A treaty is an agreement between two or more sovereign nations. Under the U.S. Constitution and the Supreme Court’s interpretation of the Constitution, Indian tribes are legally considered to be nations. During the nineteenth century, the United States government negotiated a number of treaties with Indian nations. While often called “peace treaties,” these treaties were not about ending wars and often they were negotiated with Indian nations considered American allies. While the treaties proclaimed eternal peace between the Indians and the United States, the real purpose of the treaties was to obtain land which could then be given to non-Indian settlers.
In negotiating Indian treaties, American negotiators usually showed great ignorance about American Indian governments and often failed to recognize what really constituted a sovereign nation and what did not. Since they preferred to deal with fewer tribes, they arbitrarily grouped sovereign entities together and unilaterally declared them to be a single nation. They also preferred to deal with dictatorships rather than democracies and preferred to support and create dictatorships.
In 1837, some 1,200 Chippewa gathered for a treaty conference with the United States in Minnesota. Under the proposed treaty—proposed by the United States, not the Chippewa—the Chippewa were to give up their claim to the St. Croix Valley of Minnesota and their rights to much of northwestern Wisconsin.
The area in question had been over-hunted thus its value to the Chippewa had been reduced.

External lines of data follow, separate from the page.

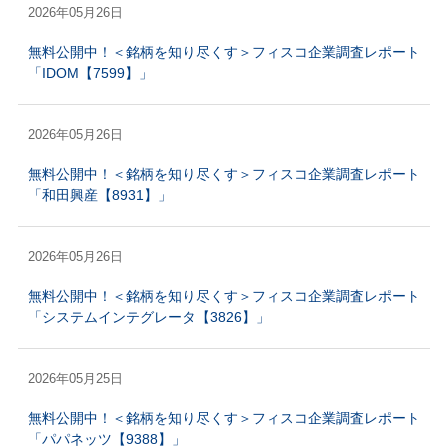
2026年05月26日
無料公開中！＜銘柄を知り尽くす＞フィスコ企業調査レポート
「IDOM【7599】」
2026年05月26日
無料公開中！＜銘柄を知り尽くす＞フィスコ企業調査レポート
「和田興産【8931】」
2026年05月26日
無料公開中！＜銘柄を知り尽くす＞フィスコ企業調査レポート
「システムインテグレータ【3826】」
2026年05月25日
無料公開中！＜銘柄を知り尽くす＞フィスコ企業調査レポート
「パパネッツ【9388】」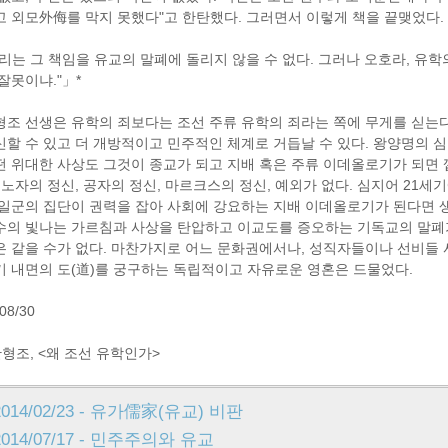
고 외모外侮를 막지 못했다"고 한탄했다. 그러면서 이렇게 책을 끝맺었다.
우리는 그 책임을 유교의 말폐에 돌리지 않을 수 없다. 그러나 오호라, 유학
잘못이냐."」*
형조 선생은 유학의 죄보다는 조선 주류 유학의 죄라는 쪽에 무게를 싣는다
신할 수 있고 더 개방적이고 민주적인 체계로 거듭날 수 있다. 왕양명의 심
떤 위대한 사상도 그것이 종교가 되고 지배 혹은 주류 이데올로기가 되면 
, 노자의 정신, 공자의 정신, 마르크스의 정신, 예외가 없다. 심지어 2
 일군의 집단이 권력을 잡아 사회에 강요하는 지배 이데올로기가 된다면
수의 빛나는 가르침과 사상을 탄압하고 이교도를 증오하는 기독교의 말폐가 
은 같을 수가 없다. 마찬가지로 어느 문화권에서나, 성직자들이나 선비들 
기 내면의 도(道)를 궁구하는 독립적이고 자유로운 영혼은 드물었다.
08/30
한형조, <왜 조선 유학인가>
2014/02/23 - 유가儒家(유교) 비판
2014/07/17 - 민주주의와 유교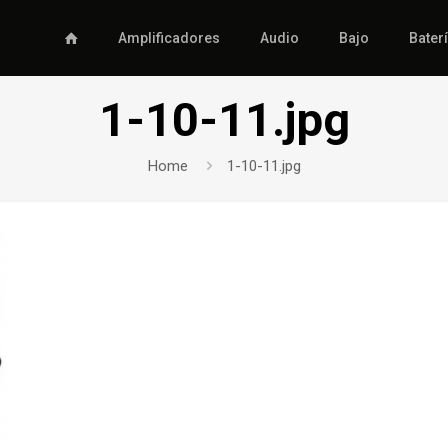
Amplificadores
Audio
Bajo
Bater
1-10-11.jpg
Home
1-10-11.jpg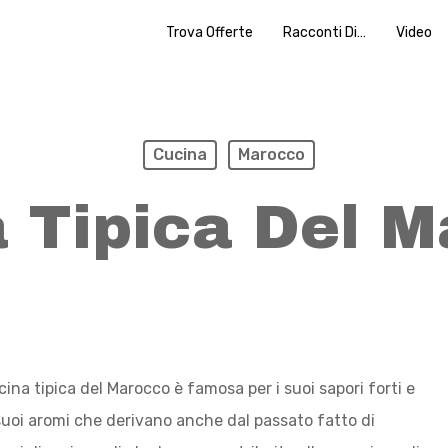
Trova Offerte
Racconti Di…
Video
Cucina
Marocco
 Tipica Del 
cina tipica del Marocco è famosa per i suoi sapori forti e
 suoi aromi che derivano anche dal passato fatto di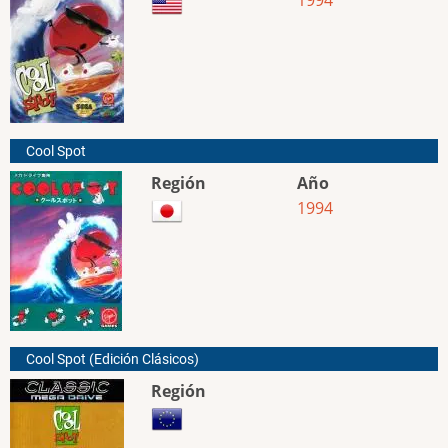
Cool Spot
Región
Año
1994
Cool Spot (Edición Clásicos)
Región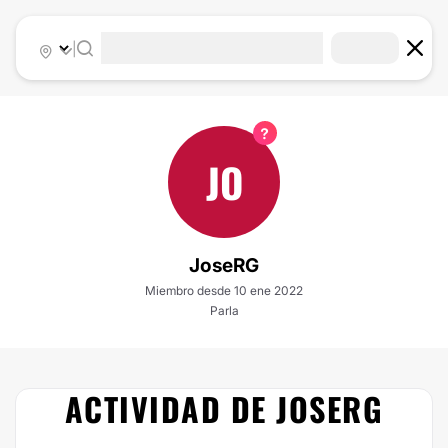
|
JO
JoseRG
Miembro desde 10 ene 2022
Parla
ACTIVIDAD DE JOSERG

In addition, the ongoing war between the Chippewa and the Sioux, which had resulted in many Sioux bands migrating out into the Great Plains of the Dakotas, had made the area dangerous for Chippewa hunters.
In exchange for the ceded lands, the Chippewa were to receive annually for 20 years: $9,500 in cash, $19,000 in goods, $3,000 for a blacksmith, $1,000 for farmers, $2,000 in provisions, and $500 in tobacco. In addition, $70,000 was to be paid to traders to “liquidate certain claims against the Indians” and $100,000 to be paid to “the half-breeds of the Chippewa nation.” Chief Flat Mouth protested the payment to the traders arguing that many of the debtors had been killed by the Sioux while on excursions for the traders. He also pointed out that the Americans had taken fish from the lakes and streams and had harvested timber from the woods without paying the Indians. For the United States, however, corporate interests such as those of the trading companies also outweighed any concern for individual interests.
The Treaty with the Chippewa states: “The privilege of hunting, fishing, and gathering the wild rice, upon the lands, the rivers and the lakes included in the territory ceded, is guaranteed to the Indians, during the pleasure of the President of the United States.”
Chiefs Hole-in-the-Day and La Trappe expressed some concerns about their rights. La Trappe told the Americans: “We wish to hold on to a tree where we get our living, & to reserve the streams where we drink the waters that give us life”
In the treaty, there was no distinction between the various bands. The treaty ignored the political reality of the Chippewa – that they were not a single nation, but are several autonomous bands – and referred to them as a single nation.